When Hannah and Manu Fisi' 'hoi first start trying for a baby, they had visions of half a dozen mini-me's running around their Hamilton home.
The young couple couldn't have imagined that two years into their attempts to conceive they would still be childless and launching into their first round of IVF treatment.
Their relationship was something of a whirlwind - the pair met in 2015 when Hannah was 21, and Manu 24, and within a month were engaged.
They tied the knot several months later in Hamilton and began trying for a child after a year of marriage. They both grew up in big families - Manu is Tongan and Hannah is Maori - and harboured dreams of replicating this.
To their surprise, their initial efforts to conceive were unsuccessful.
A trip to the doctors led to a four-month wait to get into a fertility specialist clinic - where "a bunch of tests" resulted in the news that Manu had a low sperm count.
Speaking to the Weekend Herald about the discovery, Manu describes it as a bit emasculating, knowing the problem is all his.
"My pride, my mojo, to put it in slang terms, was just taken from me."
"I felt so insecure that I didn't feel like I could be intimate with my wife after that. It was a struggle to get over that."
Manu says he went through a little dark patch, then shook himself out of it when he realised how lucky they were that help was available.
"I realised how grateful I should have been - that there's actually people out there, an agency who is able to publicly fund people who have these conditions."
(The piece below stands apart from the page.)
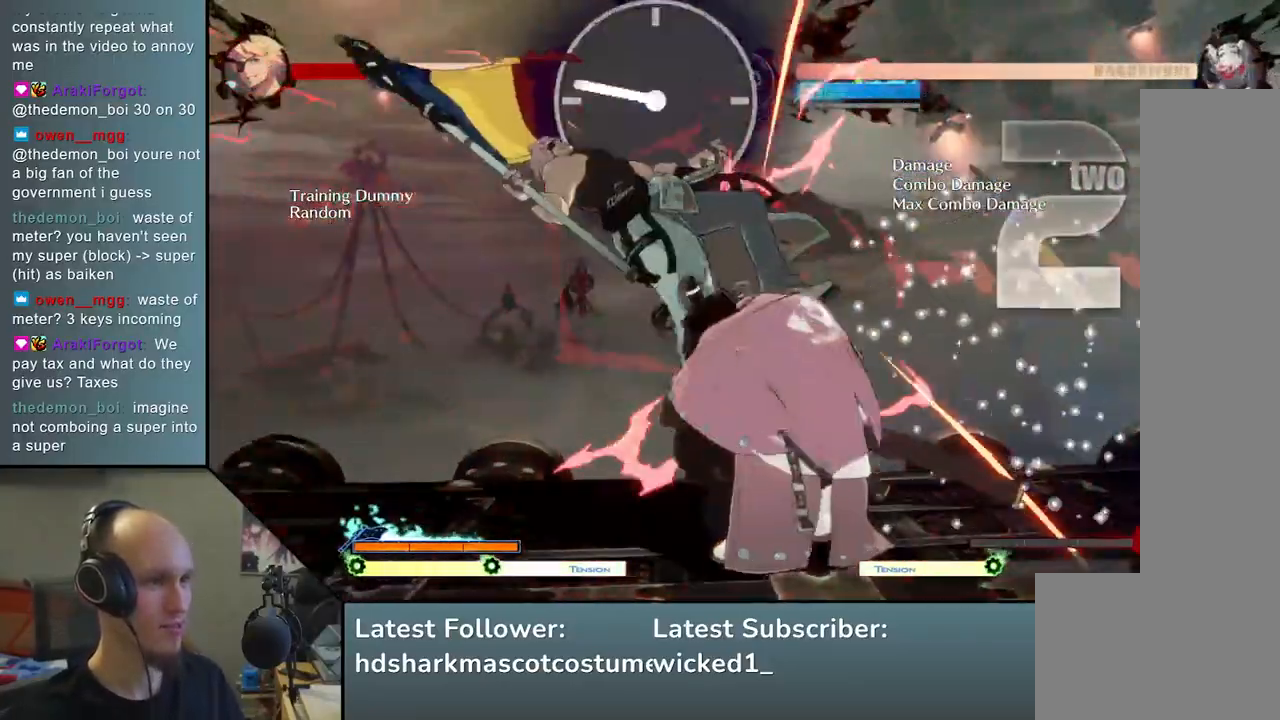
{"buttons": [], "left_stick": "left", "events": [[67, "SQUARE", "up"], [317, "left_stick", "left"], [383, "L2", "down"], [500, "L2", "up"]]}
Manu, whose health is otherwise good, says it's this sense of gratefulness that has helped him through the lengthy wait to the top of the list for publicly funded IVF.
Hannah describes the process of waiting for IVF as a learning curve.
She hasn't had anyone close to her go through the treatment and didn't know there were special clinics for it until she was suddenly booking herself in.
"That's when all the information started trickling in, and since then we've been learning new information almost every day about everything that goes on," she says.
Talking to friends and family about the issue can be challenging, she says, particularly when you're confronted with looks of pity.
"That affects you - you're like, 'I don't want you to feel sad for me, I want you to understand but I don't know how to explain it."